Exercise goal →
Could you write out the records below exactly, without omitting a line?
*** Material provided ***
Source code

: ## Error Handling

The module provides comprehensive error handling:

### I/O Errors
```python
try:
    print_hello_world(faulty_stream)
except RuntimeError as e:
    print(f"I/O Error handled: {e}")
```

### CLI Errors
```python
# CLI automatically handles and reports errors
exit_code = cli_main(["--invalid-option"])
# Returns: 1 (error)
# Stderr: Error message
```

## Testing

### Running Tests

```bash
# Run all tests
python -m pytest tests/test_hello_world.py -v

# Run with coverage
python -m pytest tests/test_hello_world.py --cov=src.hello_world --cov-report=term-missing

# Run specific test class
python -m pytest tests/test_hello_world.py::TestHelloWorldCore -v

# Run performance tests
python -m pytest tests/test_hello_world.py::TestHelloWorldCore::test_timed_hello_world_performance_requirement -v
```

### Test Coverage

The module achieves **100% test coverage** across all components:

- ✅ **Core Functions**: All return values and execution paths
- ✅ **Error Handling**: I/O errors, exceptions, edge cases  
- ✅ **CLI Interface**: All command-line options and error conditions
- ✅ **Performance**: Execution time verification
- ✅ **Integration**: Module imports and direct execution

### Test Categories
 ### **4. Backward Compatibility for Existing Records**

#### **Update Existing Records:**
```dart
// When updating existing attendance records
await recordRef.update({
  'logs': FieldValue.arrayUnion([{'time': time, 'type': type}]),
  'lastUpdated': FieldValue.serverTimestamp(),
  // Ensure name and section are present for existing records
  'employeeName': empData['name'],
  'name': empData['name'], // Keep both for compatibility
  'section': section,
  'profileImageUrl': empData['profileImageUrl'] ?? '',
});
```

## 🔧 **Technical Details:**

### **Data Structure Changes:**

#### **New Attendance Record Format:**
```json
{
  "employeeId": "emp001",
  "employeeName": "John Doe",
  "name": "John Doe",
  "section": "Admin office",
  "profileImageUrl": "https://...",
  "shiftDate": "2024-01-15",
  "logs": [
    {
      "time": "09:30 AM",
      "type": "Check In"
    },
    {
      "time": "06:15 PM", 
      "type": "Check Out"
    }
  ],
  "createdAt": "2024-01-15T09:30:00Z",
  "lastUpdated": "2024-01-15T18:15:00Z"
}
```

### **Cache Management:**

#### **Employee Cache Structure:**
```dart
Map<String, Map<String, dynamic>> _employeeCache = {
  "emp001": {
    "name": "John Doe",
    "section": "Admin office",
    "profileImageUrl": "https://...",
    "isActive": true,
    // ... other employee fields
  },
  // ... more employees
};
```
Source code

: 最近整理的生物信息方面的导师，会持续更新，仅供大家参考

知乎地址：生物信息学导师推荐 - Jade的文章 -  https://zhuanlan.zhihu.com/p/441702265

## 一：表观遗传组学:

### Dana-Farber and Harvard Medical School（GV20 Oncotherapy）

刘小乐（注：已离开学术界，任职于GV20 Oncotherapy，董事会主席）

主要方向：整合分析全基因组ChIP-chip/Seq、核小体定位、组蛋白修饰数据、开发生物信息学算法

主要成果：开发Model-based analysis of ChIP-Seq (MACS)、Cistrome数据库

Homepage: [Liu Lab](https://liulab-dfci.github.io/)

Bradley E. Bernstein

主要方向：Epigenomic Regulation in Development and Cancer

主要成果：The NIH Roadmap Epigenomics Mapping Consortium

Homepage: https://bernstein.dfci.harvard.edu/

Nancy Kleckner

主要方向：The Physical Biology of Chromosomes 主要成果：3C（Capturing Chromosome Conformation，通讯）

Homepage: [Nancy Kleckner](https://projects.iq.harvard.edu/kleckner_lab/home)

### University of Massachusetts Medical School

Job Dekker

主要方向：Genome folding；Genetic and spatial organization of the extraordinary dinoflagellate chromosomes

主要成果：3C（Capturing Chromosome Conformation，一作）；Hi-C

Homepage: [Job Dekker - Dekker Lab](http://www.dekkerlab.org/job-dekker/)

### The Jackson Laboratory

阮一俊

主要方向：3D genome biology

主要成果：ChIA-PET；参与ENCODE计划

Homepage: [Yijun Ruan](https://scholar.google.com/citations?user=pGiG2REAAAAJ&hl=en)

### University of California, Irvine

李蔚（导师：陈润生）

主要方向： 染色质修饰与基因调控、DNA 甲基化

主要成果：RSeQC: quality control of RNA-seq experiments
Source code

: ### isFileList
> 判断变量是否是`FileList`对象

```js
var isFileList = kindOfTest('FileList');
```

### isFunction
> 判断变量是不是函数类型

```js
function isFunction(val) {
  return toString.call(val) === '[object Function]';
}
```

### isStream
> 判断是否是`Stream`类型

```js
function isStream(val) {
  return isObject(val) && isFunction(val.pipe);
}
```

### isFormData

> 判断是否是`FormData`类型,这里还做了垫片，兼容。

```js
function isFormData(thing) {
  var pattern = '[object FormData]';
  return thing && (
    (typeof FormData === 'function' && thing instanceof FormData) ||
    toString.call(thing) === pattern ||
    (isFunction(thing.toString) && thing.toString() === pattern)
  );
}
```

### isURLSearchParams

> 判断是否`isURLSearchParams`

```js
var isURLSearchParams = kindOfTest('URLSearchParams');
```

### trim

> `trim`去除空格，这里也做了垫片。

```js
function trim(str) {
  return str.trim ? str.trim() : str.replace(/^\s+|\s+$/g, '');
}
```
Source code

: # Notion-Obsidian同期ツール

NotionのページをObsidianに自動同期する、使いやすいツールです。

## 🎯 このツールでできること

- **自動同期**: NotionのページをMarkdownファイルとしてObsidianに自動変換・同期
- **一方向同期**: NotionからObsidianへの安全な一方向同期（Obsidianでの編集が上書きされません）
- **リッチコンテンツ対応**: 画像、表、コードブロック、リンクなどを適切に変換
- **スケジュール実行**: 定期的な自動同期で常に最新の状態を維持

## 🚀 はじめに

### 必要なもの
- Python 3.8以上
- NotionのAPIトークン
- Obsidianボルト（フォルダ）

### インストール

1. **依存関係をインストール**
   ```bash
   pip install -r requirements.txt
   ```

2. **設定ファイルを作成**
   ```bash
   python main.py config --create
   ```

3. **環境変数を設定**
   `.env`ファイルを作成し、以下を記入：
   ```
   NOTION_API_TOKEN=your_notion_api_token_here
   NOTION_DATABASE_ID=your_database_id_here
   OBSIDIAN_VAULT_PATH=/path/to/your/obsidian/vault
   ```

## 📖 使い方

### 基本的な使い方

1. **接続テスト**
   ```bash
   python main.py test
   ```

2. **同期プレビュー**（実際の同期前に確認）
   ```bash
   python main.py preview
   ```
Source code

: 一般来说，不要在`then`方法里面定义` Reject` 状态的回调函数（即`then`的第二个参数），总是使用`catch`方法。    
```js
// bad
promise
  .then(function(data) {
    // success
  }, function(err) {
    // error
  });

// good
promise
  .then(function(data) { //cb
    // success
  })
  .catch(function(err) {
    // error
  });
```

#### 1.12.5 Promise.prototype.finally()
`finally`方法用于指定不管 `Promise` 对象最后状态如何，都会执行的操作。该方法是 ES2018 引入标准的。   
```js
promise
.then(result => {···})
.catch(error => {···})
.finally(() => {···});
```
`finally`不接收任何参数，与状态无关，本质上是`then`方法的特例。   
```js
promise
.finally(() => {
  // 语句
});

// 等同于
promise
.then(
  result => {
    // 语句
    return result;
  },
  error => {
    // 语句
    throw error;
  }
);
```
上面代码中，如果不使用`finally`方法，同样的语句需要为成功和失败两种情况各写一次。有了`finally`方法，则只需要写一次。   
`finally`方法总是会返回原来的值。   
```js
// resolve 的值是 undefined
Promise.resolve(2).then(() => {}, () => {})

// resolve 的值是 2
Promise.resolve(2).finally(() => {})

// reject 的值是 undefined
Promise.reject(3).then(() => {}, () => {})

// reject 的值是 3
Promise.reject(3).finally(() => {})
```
***
Answer to the exercise →
Source code

: ## Error Handling

The module provides comprehensive error handling:

### I/O Errors
```python
try:
    print_hello_world(faulty_stream)
except RuntimeError as e:
    print(f"I/O Error handled: {e}")
```

### CLI Errors
```python
# CLI automatically handles and reports errors
exit_code = cli_main(["--invalid-option"])
# Returns: 1 (error)
# Stderr: Error message
```

## Testing

### Running Tests

```bash
# Run all tests
python -m pytest tests/test_hello_world.py -v

# Run with coverage
python -m pytest tests/test_hello_world.py --cov=src.hello_world --cov-report=term-missing

# Run specific test class
python -m pytest tests/test_hello_world.py::TestHelloWorldCore -v

# Run performance tests
python -m pytest tests/test_hello_world.py::TestHelloWorldCore::test_timed_hello_world_performance_requirement -v
```

### Test Coverage

The module achieves **100% test coverage** across all components:

- ✅ **Core Functions**: All return values and execution paths
- ✅ **Error Handling**: I/O errors, exceptions, edge cases  
- ✅ **CLI Interface**: All command-line options and error conditions
- ✅ **Performance**: Execution time verification
- ✅ **Integration**: Module imports and direct execution

### Test Categories
 ### **4. Backward Compatibility for Existing Records**

#### **Update Existing Records:**
```dart
// When updating existing attendance records
await recordRef.update({
  'logs': FieldValue.arrayUnion([{'time': time, 'type': type}]),
  'lastUpdated': FieldValue.serverTimestamp(),
  // Ensure name and section are present for existing records
  'employeeName': empData['name'],
  'name': empData['name'], // Keep both for compatibility
  'section': section,
  'profileImageUrl': empData['profileImageUrl'] ?? '',
});
```

## 🔧 **Technical Details:**

### **Data Structure Changes:**

#### **New Attendance Record Format:**
```json
{
  "employeeId": "emp001",
  "employeeName": "John Doe",
  "name": "John Doe",
  "section": "Admin office",
  "profileImageUrl": "https://...",
  "shiftDate": "2024-01-15",
  "logs": [
    {
      "time": "09:30 AM",
      "type": "Check In"
    },
    {
      "time": "06:15 PM", 
      "type": "Check Out"
    }
  ],
  "createdAt": "2024-01-15T09:30:00Z",
  "lastUpdated": "2024-01-15T18:15:00Z"
}
```

### **Cache Management:**

#### **Employee Cache Structure:**
```dart
Map<String, Map<String, dynamic>> _employeeCache = {
  "emp001": {
    "name": "John Doe",
    "section": "Admin office",
    "profileImageUrl": "https://...",
    "isActive": true,
    // ... other employee fields
  },
  // ... more employees
};
```
Source code

: 最近整理的生物信息方面的导师，会持续更新，仅供大家参考

知乎地址：生物信息学导师推荐 - Jade的文章 -  https://zhuanlan.zhihu.com/p/441702265

## 一：表观遗传组学:

### Dana-Farber and Harvard Medical School（GV20 Oncotherapy）

刘小乐（注：已离开学术界，任职于GV20 Oncotherapy，董事会主席）

主要方向：整合分析全基因组ChIP-chip/Seq、核小体定位、组蛋白修饰数据、开发生物信息学算法

主要成果：开发Model-based analysis of ChIP-Seq (MACS)、Cistrome数据库

Homepage: [Liu Lab](https://liulab-dfci.github.io/)

Bradley E. Bernstein

主要方向：Epigenomic Regulation in Development and Cancer

主要成果：The NIH Roadmap Epigenomics Mapping Consortium

Homepage: https://bernstein.dfci.harvard.edu/

Nancy Kleckner

主要方向：The Physical Biology of Chromosomes 主要成果：3C（Capturing Chromosome Conformation，通讯）

Homepage: [Nancy Kleckner](https://projects.iq.harvard.edu/kleckner_lab/home)

### University of Massachusetts Medical School

Job Dekker

主要方向：Genome folding；Genetic and spatial organization of the extraordinary dinoflagellate chromosomes

主要成果：3C（Capturing Chromosome Conformation，一作）；Hi-C

Homepage: [Job Dekker - Dekker Lab](http://www.dekkerlab.org/job-dekker/)

### The Jackson Laboratory

阮一俊

主要方向：3D genome biology

主要成果：ChIA-PET；参与ENCODE计划

Homepage: [Yijun Ruan](https://scholar.google.com/citations?user=pGiG2REAAAAJ&hl=en)

### University of California, Irvine

李蔚（导师：陈润生）

主要方向： 染色质修饰与基因调控、DNA 甲基化

主要成果：RSeQC: quality control of RNA-seq experiments
Source code

: ### isFileList
> 判断变量是否是`FileList`对象

```js
var isFileList = kindOfTest('FileList');
```

### isFunction
> 判断变量是不是函数类型

```js
function isFunction(val) {
  return toString.call(val) === '[object Function]';
}
```

### isStream
> 判断是否是`Stream`类型

```js
function isStream(val) {
  return isObject(val) && isFunction(val.pipe);
}
```

### isFormData

> 判断是否是`FormData`类型,这里还做了垫片，兼容。

```js
function isFormData(thing) {
  var pattern = '[object FormData]';
  return thing && (
    (typeof FormData === 'function' && thing instanceof FormData) ||
    toString.call(thing) === pattern ||
    (isFunction(thing.toString) && thing.toString() === pattern)
  );
}
```

### isURLSearchParams

> 判断是否`isURLSearchParams`

```js
var isURLSearchParams = kindOfTest('URLSearchParams');
```

### trim

> `trim`去除空格，这里也做了垫片。

```js
function trim(str) {
  return str.trim ? str.trim() : str.replace(/^\s+|\s+$/g, '');
}
```
Source code

: # Notion-Obsidian同期ツール

NotionのページをObsidianに自動同期する、使いやすいツールです。

## 🎯 このツールでできること

- **自動同期**: NotionのページをMarkdownファイルとしてObsidianに自動変換・同期
- **一方向同期**: NotionからObsidianへの安全な一方向同期（Obsidianでの編集が上書きされません）
- **リッチコンテンツ対応**: 画像、表、コードブロック、リンクなどを適切に変換
- **スケジュール実行**: 定期的な自動同期で常に最新の状態を維持

## 🚀 はじめに

### 必要なもの
- Python 3.8以上
- NotionのAPIトークン
- Obsidianボルト（フォルダ）

### インストール

1. **依存関係をインストール**
   ```bash
   pip install -r requirements.txt
   ```

2. **設定ファイルを作成**
   ```bash
   python main.py config --create
   ```

3. **環境変数を設定**
   `.env`ファイルを作成し、以下を記入：
   ```
   NOTION_API_TOKEN=your_notion_api_token_here
   NOTION_DATABASE_ID=your_database_id_here
   OBSIDIAN_VAULT_PATH=/path/to/your/obsidian/vault
   ```

## 📖 使い方

### 基本的な使い方

1. **接続テスト**
   ```bash
   python main.py test
   ```

2. **同期プレビュー**（実際の同期前に確認）
   ```bash
   python main.py preview
   ```
Source code

: 一般来说，不要在`then`方法里面定义` Reject` 状态的回调函数（即`then`的第二个参数），总是使用`catch`方法。    
```js
// bad
promise
  .then(function(data) {
    // success
  }, function(err) {
    // error
  });

// good
promise
  .then(function(data) { //cb
    // success
  })
  .catch(function(err) {
    // error
  });
```

#### 1.12.5 Promise.prototype.finally()
`finally`方法用于指定不管 `Promise` 对象最后状态如何，都会执行的操作。该方法是 ES2018 引入标准的。   
```js
promise
.then(result => {···})
.catch(error => {···})
.finally(() => {···});
```
`finally`不接收任何参数，与状态无关，本质上是`then`方法的特例。   
```js
promise
.finally(() => {
  // 语句
});

// 等同于
promise
.then(
  result => {
    // 语句
    return result;
  },
  error => {
    // 语句
    throw error;
  }
);
```
上面代码中，如果不使用`finally`方法，同样的语句需要为成功和失败两种情况各写一次。有了`finally`方法，则只需要写一次。   
`finally`方法总是会返回原来的值。   
```js
// resolve 的值是 undefined
Promise.resolve(2).then(() => {}, () => {})

// resolve 的值是 2
Promise.resolve(2).finally(() => {})

// reject 的值是 undefined
Promise.reject(3).then(() => {}, () => {})

// reject 的值是 3
Promise.reject(3).finally(() => {})
```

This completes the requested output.